ASAFA Powell overcame a poor start to win the 100 meters in a photo finish at the Bislett Games yesterday, but fell short of clocking his 50th time under 10 seconds.

The former world record-holder from Jamaica finished strongly to win in 10.07 seconds, with runner-up Daniel Bailey of Antigua given the same time.

"I didn't feel as strong as I normally do," Powell said. "I didn't get a great start. I was way behind. I got to the front somehow, but I didn't finish as strong as normal.

"But a win is always a win. I can't complain. I beat some good guys today, guys who have run under 10 seconds. I can't be too hard on myself."

It was Powell's second race after returning from an ankle injury.

"It's not 100 percent," he said. "I'm still a bit cautious. I have two more races next week. Hopefully I can do better and better in both."

Powell had hoped to join Maurice Greene of the United States as the only sprinter with 50 sub-10 second races. Greene tops the all-time list with 53.

Powell, who set four world records between 2005-07, has the second fastest time in history (9.72). His countryman Usain Bolt holds the world record at 9.69.

Yelena Isinbayeva of Russia, who has set 14 world outdoor records, won the women's pole vault at a disappointing 4.71. The competition was stopped for about an hour because of a thunderstorm.

"Three hours ... it was my longest competition," Isinbayeva said. "It was also one of the most difficult competitions of my career and one of the wettest."

Sanya Richards of the United States won the women's 400 meters in 49.23 seconds for the fastest time of the year.

Richards, who has not lost a 400 in the Golden League since Zurich 2004, also tied the Bislett Stadium record that Czech Tatjana Kocembova set in 1983.

"It was a pity that I only equaled the meet record," Richards said. "I didn't expect to have the world's best time of the year after the storm.

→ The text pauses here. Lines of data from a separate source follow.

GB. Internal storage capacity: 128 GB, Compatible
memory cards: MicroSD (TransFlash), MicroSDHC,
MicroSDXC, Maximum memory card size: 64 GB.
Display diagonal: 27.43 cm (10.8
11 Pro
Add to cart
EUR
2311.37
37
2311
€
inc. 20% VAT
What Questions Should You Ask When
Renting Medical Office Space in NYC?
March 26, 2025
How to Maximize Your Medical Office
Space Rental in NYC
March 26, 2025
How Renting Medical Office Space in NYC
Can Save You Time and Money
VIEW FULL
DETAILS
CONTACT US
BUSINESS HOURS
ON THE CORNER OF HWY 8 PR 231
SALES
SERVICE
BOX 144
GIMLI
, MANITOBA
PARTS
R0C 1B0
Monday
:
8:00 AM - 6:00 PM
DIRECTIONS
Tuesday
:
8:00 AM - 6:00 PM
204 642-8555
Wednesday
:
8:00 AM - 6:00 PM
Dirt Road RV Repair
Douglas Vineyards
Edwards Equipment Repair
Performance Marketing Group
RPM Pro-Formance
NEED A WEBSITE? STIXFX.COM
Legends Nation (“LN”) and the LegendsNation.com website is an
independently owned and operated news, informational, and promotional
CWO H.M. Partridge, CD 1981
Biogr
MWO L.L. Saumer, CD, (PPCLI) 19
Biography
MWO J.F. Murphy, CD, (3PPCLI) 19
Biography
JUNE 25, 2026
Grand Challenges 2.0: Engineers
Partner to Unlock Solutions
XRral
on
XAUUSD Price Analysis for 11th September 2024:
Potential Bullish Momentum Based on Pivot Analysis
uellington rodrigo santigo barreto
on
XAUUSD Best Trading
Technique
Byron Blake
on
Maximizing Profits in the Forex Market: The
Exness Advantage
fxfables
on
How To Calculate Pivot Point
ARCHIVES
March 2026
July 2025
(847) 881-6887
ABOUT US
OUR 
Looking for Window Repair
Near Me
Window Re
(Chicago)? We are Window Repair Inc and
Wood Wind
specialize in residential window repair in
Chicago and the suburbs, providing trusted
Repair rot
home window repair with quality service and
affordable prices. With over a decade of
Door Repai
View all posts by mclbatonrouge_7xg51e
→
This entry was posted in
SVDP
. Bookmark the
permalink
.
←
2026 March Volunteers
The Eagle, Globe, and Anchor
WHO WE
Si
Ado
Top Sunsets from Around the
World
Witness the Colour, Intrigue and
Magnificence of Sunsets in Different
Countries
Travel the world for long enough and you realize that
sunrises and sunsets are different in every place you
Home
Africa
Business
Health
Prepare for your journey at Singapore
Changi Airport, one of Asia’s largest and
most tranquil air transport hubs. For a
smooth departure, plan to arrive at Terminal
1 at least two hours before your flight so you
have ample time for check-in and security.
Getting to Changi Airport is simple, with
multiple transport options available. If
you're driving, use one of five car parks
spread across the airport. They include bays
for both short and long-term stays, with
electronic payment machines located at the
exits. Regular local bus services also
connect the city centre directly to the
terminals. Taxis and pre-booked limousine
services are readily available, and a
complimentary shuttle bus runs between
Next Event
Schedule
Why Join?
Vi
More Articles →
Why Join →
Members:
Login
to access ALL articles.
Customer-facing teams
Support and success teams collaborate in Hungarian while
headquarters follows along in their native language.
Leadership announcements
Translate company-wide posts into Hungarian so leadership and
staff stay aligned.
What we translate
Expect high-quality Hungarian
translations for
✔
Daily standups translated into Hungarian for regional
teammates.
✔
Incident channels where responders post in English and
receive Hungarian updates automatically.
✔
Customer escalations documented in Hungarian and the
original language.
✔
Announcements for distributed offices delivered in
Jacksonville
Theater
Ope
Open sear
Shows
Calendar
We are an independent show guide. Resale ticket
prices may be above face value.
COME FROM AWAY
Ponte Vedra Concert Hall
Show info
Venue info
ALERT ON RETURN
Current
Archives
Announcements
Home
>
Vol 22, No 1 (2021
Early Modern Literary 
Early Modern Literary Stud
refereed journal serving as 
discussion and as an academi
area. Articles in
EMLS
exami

We were worried during warm-up what would happen when we would be running."

Shericka Williams, the Olympic silver medalist from Jamaica, finished second in 49.98.

Christine Ohuruogu of Britain, the reigning Olympic and world champion, wound up a disappointing sixth in 51.19.

It was the first major race of the season for Ohuruogu.

The Bislett meet is the second of six in the Golden League series.

Five events for men and five for women will be part of the Golden League's US$1-million jackpot.

The men will compete in the 100 meters, 400, 3,000-5,000, 110 hurdles and javelin, while the women will contest the 100, 400, 100 hurdles, high jump and pole vault.

Any athlete that wins those events at each of the six Golden League meetings will claim at least part of the US$1 million jackpot.

If no one wins all six of their events, athletes with five victories will share US$500,000.